Monday, April 30, 2012

Small Word with Big Effect

Here's a riddle... What is hard to do, tough to keep and easy to lose? Do you know the answer? Trust. Dictionary.com defines Trust as to rely upon or place confidence in someone or something. This plain, simple little word can damage friendships, wreck marriages and put nations at war. If I had to choose between Love and Trust on which one is more important... I would choose trust.I'm sure people out there would disagree and say love. But love is a fickle thing. I have love. My family love me. (at least most of them do) My friends love me.(I am very lucky to have them)  But with trust, that is something we have to work for, to earn. We strive through life trying to be accepted by our fellow man/woman. Corporations have to give some trust to their employees that they will come to work, make money and continue to build up the company for the future. A husband/wife/partner/girlfriend/boyfriend has to trust that their significant other will not abuse or misuse that trust given to them. But what happens when trust has been compromised? Do you continue to trust that person/thing or should you shun them and continue on with someone/something else?
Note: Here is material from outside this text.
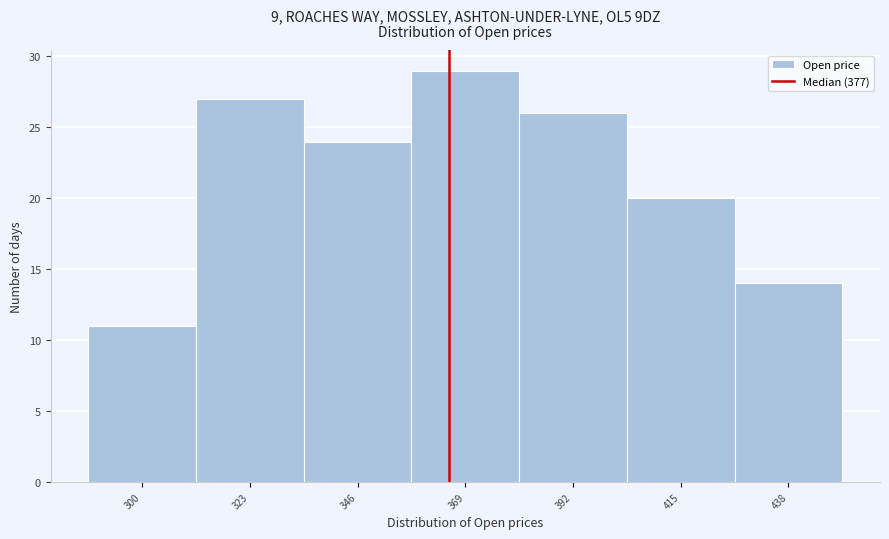

Reading left to right, what are all the values shown in this chart?

300=11	323=27	346=24	369=29	392=26	415=20	438=14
For the past few months I've been at war with myself on this topic. The trust in my home has been compromised. None of the inhabitants of my home trust one another. Little sister doesn't trust big brother to keep his word to play. Big brother doesn't trust little sister with his belongings. Husband doesn't trust wife, and wife doesn't trust husband. I have always prided myself on solving problems. But this is one problem that I have yet to solve. The worst part is it's taking its toll. For my part I've been eating very little, (which looks good for my figure)  having crap for sleep, and my body is slowly not functioning properly. (Which is bad for my goals not to mention my body as a whole). This is not a door to be kicked down. This is being tied up and thrown into the river and then told to swim. Not only has this affected myself but it's affecting my marriage too. If you can picture two boxers that is what it's like inside of me. I am at war with myself. On one hand I have my very forgiving, loving, maternal self that tells me "Forgive and forget". On the other hand I have my tough, bad ass, angry self yelling "Why should I have to."

Have you ever watched A Long Kiss Goodnight with Geena Davis. Its when she was in an accident, lost her memory just to discover that the sweet woman everyone knows is an assassin and cold blooded killer. As I gain more confidence in myself I notice that the sweet, chubby person is slowly being replaced with a stronger bad ass. I noticed that I don't take as much crap from anyone. I shouldn't have too. The people in my life (friends, family etc...) that matter know, that because of the trust that they have earned, I will be there for them no matter what. I love them with all my heart and inner presence. They know to depend on me. But how can I put everything that I hold dear to me and show my children to be strong when all that they are seeing is someone weak?